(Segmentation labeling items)
• • • • •

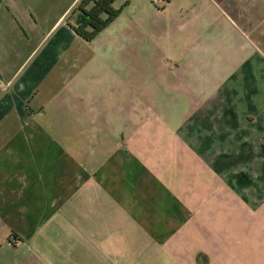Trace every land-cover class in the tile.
I'll use <instances>...</instances> for the list:
<instances>
[{"label":"crops","instance_id":"1","mask_svg":"<svg viewBox=\"0 0 264 264\" xmlns=\"http://www.w3.org/2000/svg\"><path fill=\"white\" fill-rule=\"evenodd\" d=\"M78 2L0 0V264H264V0L161 61Z\"/></svg>","mask_w":264,"mask_h":264},{"label":"rangeland","instance_id":"2","mask_svg":"<svg viewBox=\"0 0 264 264\" xmlns=\"http://www.w3.org/2000/svg\"><path fill=\"white\" fill-rule=\"evenodd\" d=\"M126 1L128 6L118 18L126 23L127 36L131 40L143 42L144 59L155 55L152 42L157 44L160 61L162 53L166 55L169 46H179L182 41L179 39L180 34L191 29L189 17L203 12V6L206 7L204 0H169L167 4L159 0H115L113 6L118 8ZM180 38L183 39L182 36Z\"/></svg>","mask_w":264,"mask_h":264},{"label":"trees","instance_id":"3","mask_svg":"<svg viewBox=\"0 0 264 264\" xmlns=\"http://www.w3.org/2000/svg\"><path fill=\"white\" fill-rule=\"evenodd\" d=\"M115 0H79L76 7L68 14L66 23L75 34L84 41H92L122 13L128 5L115 8ZM152 1V0H151ZM167 4L169 0H159Z\"/></svg>","mask_w":264,"mask_h":264}]
</instances>
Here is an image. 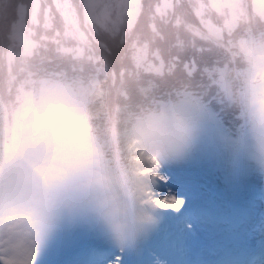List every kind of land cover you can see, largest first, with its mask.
Returning a JSON list of instances; mask_svg holds the SVG:
<instances>
[{
    "label": "clouds",
    "instance_id": "clouds-1",
    "mask_svg": "<svg viewBox=\"0 0 264 264\" xmlns=\"http://www.w3.org/2000/svg\"><path fill=\"white\" fill-rule=\"evenodd\" d=\"M259 7L257 0L210 5L223 20L218 31L188 29L209 42L210 59L179 73L171 62L167 73H158L170 81L167 87L138 86L141 102L116 106L103 130L85 123L100 95L96 81L67 75L32 81L11 135L0 137V240L23 241L37 254L65 216H79L97 220L118 246L135 247L164 210L155 200L167 193L154 173L192 150L213 103L235 113L247 147L264 165ZM195 47L189 38L185 48ZM156 264L165 262L157 258Z\"/></svg>",
    "mask_w": 264,
    "mask_h": 264
},
{
    "label": "trees",
    "instance_id": "trees-1",
    "mask_svg": "<svg viewBox=\"0 0 264 264\" xmlns=\"http://www.w3.org/2000/svg\"><path fill=\"white\" fill-rule=\"evenodd\" d=\"M22 2L32 3V0H23ZM42 2L43 0H40V3ZM49 2V4H53V7L49 5L51 6L49 8H52L55 12L57 11L59 16L53 17L51 9L49 16L52 17V20L48 17L45 18L44 14H41L44 12L41 7L37 23L33 24L31 17L26 19L28 36L34 39L33 42L40 39L46 42V45L37 43L33 55L23 56L21 52L24 49L19 41L17 42L19 44L14 46V42L9 39L10 27L8 32L4 34L0 32V56L5 49L14 50V59L11 62L4 61L0 64L5 67V69L0 68V79H3L6 74L7 79L5 80L8 85L10 84L13 87L23 85L24 89L29 90L32 87V81L24 70L28 64H31L32 70L39 74L49 76L52 75L51 71H59L60 75L61 70L62 75L79 77L84 80H94L99 86H102L100 78L108 77V82H110L108 87L110 89L109 97L104 99L98 96L95 103L89 106V112L93 114L91 123L100 130L109 126V121L114 116L116 106L122 107L127 103L134 105L141 102L142 98L136 94L138 86L147 87L150 82L159 83L161 86L170 83V81H162L158 73L145 71L143 67L136 68L133 54L131 55V53H127L122 59L119 58L118 54H116L117 50L127 51V49L130 50V47H134V44H131V41H129L132 36L133 38H137L136 41H140V39L142 41L145 40L144 44L147 50L146 64L160 65L162 63V72L164 73L169 71V65L173 61L177 66L176 71L179 73L180 70H189L185 67L186 65L194 64L198 69L204 62L210 59L209 42L200 36H193L188 31L189 27L196 31L204 29V24L201 22L202 17L196 14L193 7L196 0H179L176 7L169 9L164 16L156 12V5L159 4L160 0H141L143 10L139 16L140 20L136 24V31L128 34L126 26L120 25L119 33L116 35L111 30L116 25L108 24L106 29L99 25L86 24L81 0H72L79 18L80 31L84 33L86 40L79 39L78 36L72 34L70 29H66L64 19L60 11L56 9L54 0H49ZM169 2L176 3V0H169ZM9 3H14V0H7L6 8H3V3L0 5V28L4 26L8 27L7 22L12 18ZM28 9L31 11V5ZM1 13L3 14L2 17ZM178 19L179 23H177ZM203 19L210 21L211 24L217 27L223 23L219 15L212 10H207ZM14 21L15 13L12 22ZM44 34L49 36L50 39H46ZM189 38L194 40L195 49L185 48ZM60 43H63L66 46L65 48L73 51L60 50ZM77 48L84 50L82 56H77L74 51ZM42 49H44V55L36 56L39 52L42 53ZM182 49L184 50L181 51ZM89 57H92V59H89ZM35 62L40 64H37V70L34 65ZM9 70L10 73L7 75ZM29 72H31V69H29ZM33 76L34 81L38 74H34ZM118 77H127L128 79L122 81L126 84L119 86L112 83ZM105 84H107L106 81ZM126 96L128 99H126ZM113 97L116 98V101L113 100ZM220 107L223 106L220 105ZM222 109L224 117L233 120L232 115L235 113L225 107Z\"/></svg>",
    "mask_w": 264,
    "mask_h": 264
},
{
    "label": "rangeland",
    "instance_id": "rangeland-1",
    "mask_svg": "<svg viewBox=\"0 0 264 264\" xmlns=\"http://www.w3.org/2000/svg\"><path fill=\"white\" fill-rule=\"evenodd\" d=\"M22 1L23 0H14V3H9L10 4L9 8L12 14V18L7 22L8 27L4 26L0 28L1 34H4L5 32L9 31V27H10L9 39L10 41L14 42V46L20 43L19 38L16 39L12 38L13 25L17 22L19 17V5L23 4L27 8L30 5L32 6V3H23ZM2 3H3V8H6L7 0H0V5H2ZM49 3H50L49 0H43V2L41 3V7H42V11L44 10V12H42L41 14L42 15L44 14L45 18L48 17L50 18V20H52V17L49 16V12L48 13L45 12L46 8H49L51 6L53 7V4H49ZM166 3H170L169 0H160L159 4L156 5V8L157 6L162 7ZM29 10L30 9H28V11ZM14 13H15V21L12 22V20L14 19ZM30 13L31 11H29L28 17H30ZM52 15L53 17L59 16L58 12L53 11V9H52ZM2 16L3 14L1 13V17ZM116 20L117 18L113 13L112 21L115 22ZM139 20L140 19L138 17L134 26L131 29H128L126 19L123 24H117L116 26L119 25L118 27H120V25L121 26L125 25L126 31H128V34H130L136 31V24L139 22ZM24 35L27 39L34 41L33 38H30V36H28L29 35L28 31H26ZM44 36L46 39H50L49 36H47L46 34H44ZM136 39L137 38H133L132 36V38L129 40L131 41V44L132 43L134 44V47H130V50L127 49V51L126 50L120 51L119 49L116 51V54H118L120 59L126 56L127 53L128 54L131 53V55L133 54L134 57V54L136 53V50L138 48H144L146 46L144 44L145 40L142 41V39H140V41H136ZM18 41L19 43H17ZM34 43L46 45V42L42 41L41 39L35 41ZM65 47L66 46H64L63 43H60V50L68 49ZM6 50L8 51L6 52ZM23 51L21 53H23ZM41 51L43 54L39 52L36 56L44 55L45 53L44 49H42ZM13 52L14 50L11 51L10 49H5L3 51V54L0 56V64L4 61L11 62L14 59ZM10 54H11V60L9 58ZM120 67L122 66L120 65ZM135 67L138 68L136 64ZM0 68L5 69L3 65H0ZM29 69H31L30 65H27V67L24 68L26 74L29 72ZM134 72L137 73L136 70H134ZM9 73L10 70L8 71L7 75ZM5 79H7L6 74L3 77V79H0V137H3L5 133L11 135L10 122H13L14 125L16 124L18 109L20 108L21 105L20 98L22 92L27 91L26 89H24L23 85L18 87H13L10 84L8 85ZM100 79H101L100 83H102V86H100L99 96L104 99H107V97H109V92H110V89L108 88L110 82H108V77H104V78L102 77ZM126 79L128 78L118 77L117 80L112 81V83L119 86L125 85L126 83H123L122 81H125ZM26 81H28V79H26ZM105 81L107 82V84L104 85ZM113 100L116 101V98L113 97ZM89 115H93V114L89 112ZM10 118L13 120H10ZM85 123H91V119L85 121ZM204 126H206L207 128L203 127V130L199 138L197 139L195 145L193 146L192 150L183 159L165 163L158 169L159 174L165 178L164 181H160L161 188L164 191V193L171 192L174 196H176L178 199L183 200L184 202H187L189 200L209 202L217 209L218 212H223L225 215H227V213L230 211V199H225V196L224 198L223 197L220 198L219 195L222 193L230 195V187H229L231 183L230 169L233 164L232 156L234 152V147L228 145L227 143H225L220 139H211V137L209 136V132H211L212 130L209 129L210 128L209 126L207 125ZM243 179L247 185V189L245 192L243 191V197H242V202L247 207L245 217L246 215H248L249 223L256 220L258 217H262V220L264 221V165H261L256 159L245 157L242 180ZM252 211L254 212L251 213ZM232 215L233 213L231 207V217ZM167 229L168 227L164 226L161 232L165 234V232H167ZM183 230H184L183 226L181 228L178 226V228L174 230L175 235L180 236L179 232ZM212 231L214 232L213 236L206 235L202 232L195 234L198 235V237L201 240V243L206 245L208 242L212 244V240H216L215 241L216 243L217 242L216 238H218V236H222L224 231L227 234L230 233L228 228V223H218V226L216 228H213ZM101 232H104V234L108 233L107 230L102 226V224H100L97 220L93 218L79 217V216L78 217L65 216L42 242L34 260L37 261L49 260L51 264L66 263V260L70 261V254L67 252L61 254V252L59 251V246H60L59 244L61 240H63L64 238L70 235H72V237H76L82 240L81 238L85 236L87 233L100 234ZM258 234L259 233H257V235ZM98 236L99 235L95 234V237H93L96 238L95 241L97 240ZM176 240H178V237L176 238ZM223 242L227 243L226 240ZM208 248H212V247L208 246ZM146 249L147 248L143 246L139 248L140 262L144 261L142 264H156L157 258L163 260L165 264H169L168 261L169 256L161 258L157 250L151 249L149 253H146ZM120 257L122 259V256ZM97 264H113V263L109 259H106V261H102Z\"/></svg>",
    "mask_w": 264,
    "mask_h": 264
},
{
    "label": "snow or ice",
    "instance_id": "snow-or-ice-1",
    "mask_svg": "<svg viewBox=\"0 0 264 264\" xmlns=\"http://www.w3.org/2000/svg\"><path fill=\"white\" fill-rule=\"evenodd\" d=\"M54 2L56 9L60 11L61 16L64 19L66 29H70L72 34L78 36L79 39L86 40L84 33L80 31L79 18L72 0H54ZM216 2L217 0H196L193 4L196 14L202 17L201 22L207 27L210 35L218 31L217 26L211 24L210 21L203 19V16L207 10L216 11L218 15L220 14L218 8L210 9V5H213ZM257 2L260 5L258 11L264 14V0H257ZM178 3L179 0H176V3H166L162 7L157 6L156 12L157 14L164 16L167 14L169 9H173ZM81 7L83 9L84 21L86 24H91L93 26L99 25L100 27L106 29L108 24H123L125 19L128 29H131L143 10L141 0H81ZM40 11V0H32L30 17L33 24L37 23V17ZM50 11V8L45 9L46 13ZM113 13L117 18L115 22L112 21ZM28 15V8L23 4L19 5V17L17 22L13 25L12 34L13 39L19 38L24 49L22 55L26 57L33 55V51L37 47L33 41L27 39L24 35V33L28 31L26 27V19ZM179 22L180 21L178 19L177 23ZM227 24L228 22L226 21L225 26H227ZM45 26L47 27V25ZM111 30L114 35L119 33L118 26H114ZM61 50L73 51L70 49ZM74 51L77 56H82L84 50L82 48H77ZM9 58L11 60V54ZM89 59H92V57H89ZM133 59L136 66L138 68L143 67L145 71L155 73H161L163 71L162 63L160 65L151 63L146 64V46L144 48H138ZM185 67L189 69L188 65ZM191 70H194V68ZM154 176L160 181L165 180V178L161 176L158 171L154 173ZM155 203L164 210L172 209L178 211L182 208L184 201L178 199L171 192H168L166 195L157 197ZM5 244H7V247H5ZM36 255L35 249L23 241L8 242L0 240V264H34Z\"/></svg>",
    "mask_w": 264,
    "mask_h": 264
},
{
    "label": "bare ground",
    "instance_id": "bare-ground-1",
    "mask_svg": "<svg viewBox=\"0 0 264 264\" xmlns=\"http://www.w3.org/2000/svg\"><path fill=\"white\" fill-rule=\"evenodd\" d=\"M224 196L226 197L227 195H224ZM221 197H223V194L221 195ZM220 198H217V199H220ZM186 225L189 228L194 229V230H205L206 229V226H207V222L204 221V220H201V219H197V220L187 221L186 222ZM257 231H258V233H264V221L263 220H262V223H261V227H259L258 229H256V232ZM103 238H104L103 236L99 235L97 237V240L96 241L102 240ZM76 254L77 255L86 256V255H84L83 249H79ZM260 264H263V262H261Z\"/></svg>",
    "mask_w": 264,
    "mask_h": 264
}]
</instances>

• • • • •

# Stated goal
Please report each line of the listing above that contains the string "bare", treating uppercase and lowercase letters as different.

# Answer
    "label": "bare ground",
    "instance_id": "bare-ground-1",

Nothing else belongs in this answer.